Senate Finance Chairman Ron Wyden, a progressive Democrat, teamed up with conservative Republicans Pat Toomey and Cynthia Lummis in working with the cryptocurrency industry to draft changes to narrow those affected by the reporting requirements. It would exclude entities such as miners, software designers and protocol developers from the groups that need to report data to the Internal Revenue Service.
But Senator Rob Portman, a Republican, and Democrats Sinema and Mar... -- three key players in negotiating the infrastructure legislation -- proposed an 11th-hour alternative endorsed by the White House. It would target some software companies and cryptocurrency miners.
Toomey said Saturday that the talks weren’t immediately fruitful.
“I don’t know how it’s going to work out. We’re working on it,” the Pennsylvania Republican said.
Meanwhile, Texas Republican Senator John Cornyn is pressing for the Senate to vote on his amendment that would allow state and local governments to use as much as 30% of their unspent Covid relief funds on infrastructure projects. Cornyn said his proposal, sponsored with Democratic Senator Alex Padilla, could free up between $80 billion and $100 billion for projects.
He pleaded with other senators on Saturday to allow consent needed to vote on the proposal considered “non-germane” under Senate rules.

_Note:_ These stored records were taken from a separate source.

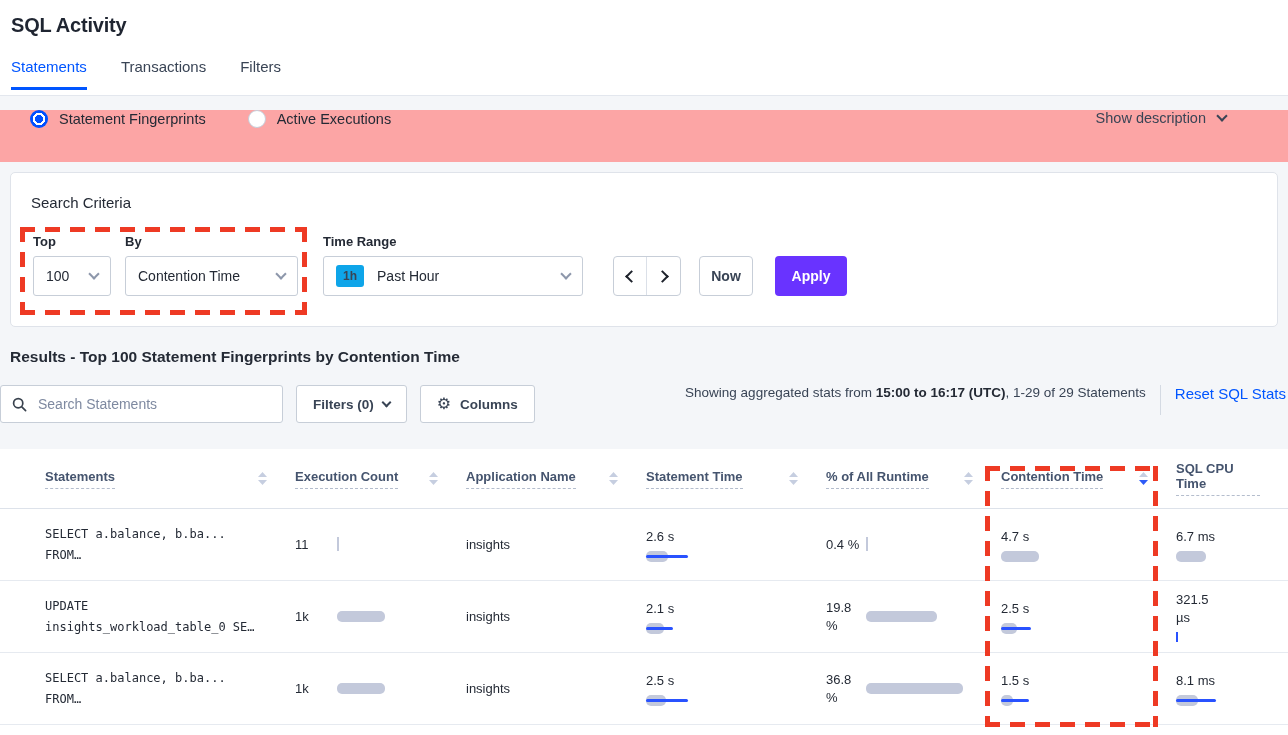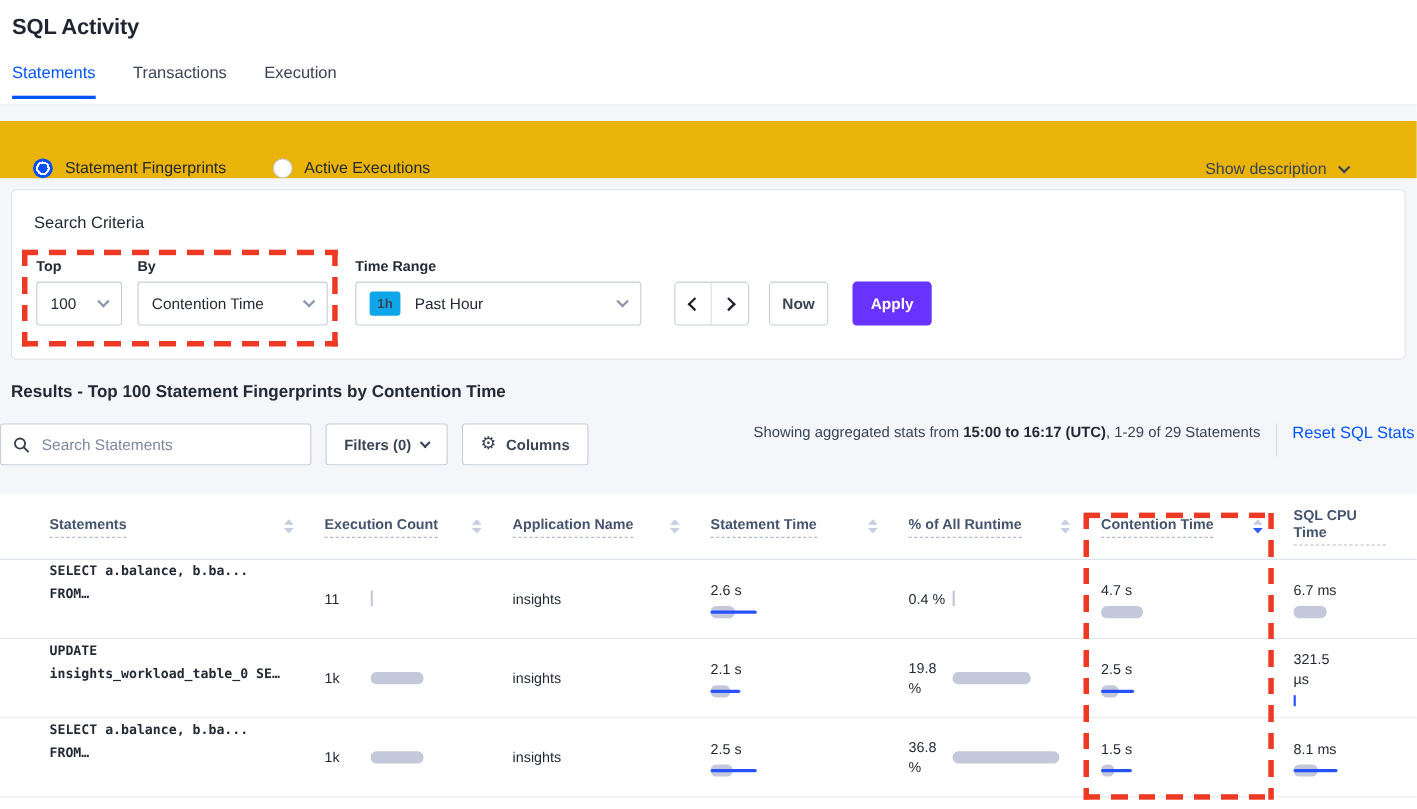--- a/index.html
+++ b/index.html
@@ -14,21 +14,21 @@
 
   
   .topbar{background:#fff;padding:14px 0 0 11px;height:96px;border-bottom:1px solid var(--line)}
   .page-title{font-size:20px;font-weight:700;margin:0;color:#1f2531;letter-spacing:-.2px}
   .tabs{display:flex;gap:34px;margin-top:21px}
   .tab{font-size:15px;color:var(--ink2);padding-bottom:12px;cursor:pointer}
   .tab.active{color:var(--accent);border-bottom:3px solid var(--accent)}
 
   
   .midband{background:#f4f6f9;padding:14px 0 26px}
-  .radio-band{background:#eab308;height:52px;display:flex;align-items:flex-end;padding:0 30px}
+  .radio-band{background:#fca5a5;height:52px;display:flex;align-items:flex-start;padding:0 30px}
   .radio-group{display:flex;align-items:center;gap:11px;cursor:pointer}
   .radio-group + .radio-group{margin-left:42px}
   .radio{width:18px;height:18px;border-radius:50%;flex:none}
   .radio.sel{background:radial-gradient(circle,#0050ff 0,#0050ff 4.2px,#fff 4.2px,#fff 6.2px,#0050ff 6.2px)}
   .radio.unsel{border:1px solid #c6cdd9;background:#fff}
   .radio-label{font-size:14.5px;color:var(--ink)}
   .show-desc{margin-left:auto;display:flex;align-items:center;gap:12px;color:var(--ink2);
              font-size:14.5px;padding-right:32px;cursor:pointer}
   .chev{width:8px;height:8px;border-right:2px solid currentColor;border-bottom:2px solid currentColor;
         transform:rotate(45deg);margin-top:-5px}
@@ -84,22 +84,22 @@
 
   
   .table{background:#fff}
   .thead,.trow{display:grid;grid-template-columns:250px 171px 180px 180px 175px 175px 1fr;padding-left:45px}
   .thead{height:60px;align-items:center;border-bottom:1px solid #dde2ea}
   .th{display:flex;align-items:center;padding-right:28px;cursor:pointer}
   .th-label{font-size:13px;font-weight:700;color:#45546e;border-bottom:1.5px dashed #b4bdcd;padding-bottom:4px}
   .sort{margin-left:auto;flex:none}
   .trow{height:72px;border-bottom:1px solid #e6eaf0;cursor:pointer}
   .cell{display:flex;min-width:0}
-  .cell-stmt{flex-direction:column;justify-content:flex-start;font-family:"DejaVu Sans Mono",monospace;
-             font-size:12px;font-weight:700;color:var(--ink);line-height:21px;padding-right:14px}
+  .cell-stmt{flex-direction:column;justify-content:center;font-family:"DejaVu Sans Mono",monospace;
+             font-size:12px;font-weight:400;color:var(--ink);line-height:21px;padding-right:14px}
   .cell-app{align-items:center;font-size:13px;color:var(--ink)}
   .cell-h{align-items:center;padding-right:26px}
   .cell-h .val{width:42px;flex:none}
   .cell-h .val.narrow{width:40px}
   .cell-v{flex-direction:column;justify-content:center;padding-right:32px}
   .cell-v .val{max-width:46px}
   .val{font-size:13px;color:var(--ink);line-height:18px}
   .bar-area{position:relative;height:11px}
   .cell-h .bar-area{flex:1;align-self:center}
   .cell-v .bar-area{margin-top:5px;width:100%}
@@ -121,21 +121,21 @@
 </head>
 <body>
 
 <div class="page">
 
   <div class="topbar">
     <h1 class="page-title">SQL Activity</h1>
     <div class="tabs">
       <div class="tab active">Statements</div>
       <div class="tab">Transactions</div>
-      <div class="tab">Execution</div>
+      <div class="tab">Filters</div>
     </div>
   </div>
 
   <div class="midband">
 
     <div class="radio-band">
       <div class="radio-group">
         <span class="radio sel"></span>
         <span class="radio-label">Statement Fingerprints</span>
       </div>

“This money is readily available and does not add to the deficit or debt, but merely provides them with flexibility,” Cornyn said.
Crawling Pace
Hagerty’s objection to speeding up debate underscored how a single senator can use the chamber’s arcane rules to force the Senate to move at a crawl. He may have another chance to do so beginning Sunday night.
The Senate still has one more procedural vote to wrap up debate and move toward final passage -- but that comes only after another 30 hours of debate, unless he along with everyone else agrees to drop that time.
Lack of agreement to move things ahead risks pushing final passage into early Tuesday. After that, Senate Democrats will begin a days-long debate over the fiscal blueprint underpinning the $3.5 trillion economic plan before lawmakers leave for an August recess.
The infrastructure bill includes $110 billion in new spending for roads and bridges, $73 billion for electric grid upgrades, $66 billion for rail and Amtrak, and $65 billion for broadband expansion. It also provides $55 billion for clean drinking water and $39 billion for transit.
“The state of play looks good” and the package is “on the cusp” of moving through the Senate, Transportation Secretary Pete Buttigieg said on “Fox News Sunday.” The infrastructure spending will generate “enormous economic growth,” he said.
The legislation still faces challenges in the House, where Democrats can afford only three defectors if Republicans vote in unison against the bill. Speaker Nancy Pelosi reaffirmed Friday that the House won’t take up the infrastructure legislation until the Senate also passes the more sweeping economic package, a linkage demanded by progressives in the chamber. That is a central demand of progressive Democrats in the House, but some moderates are urging Pelosi to not delay the infrastructure bill.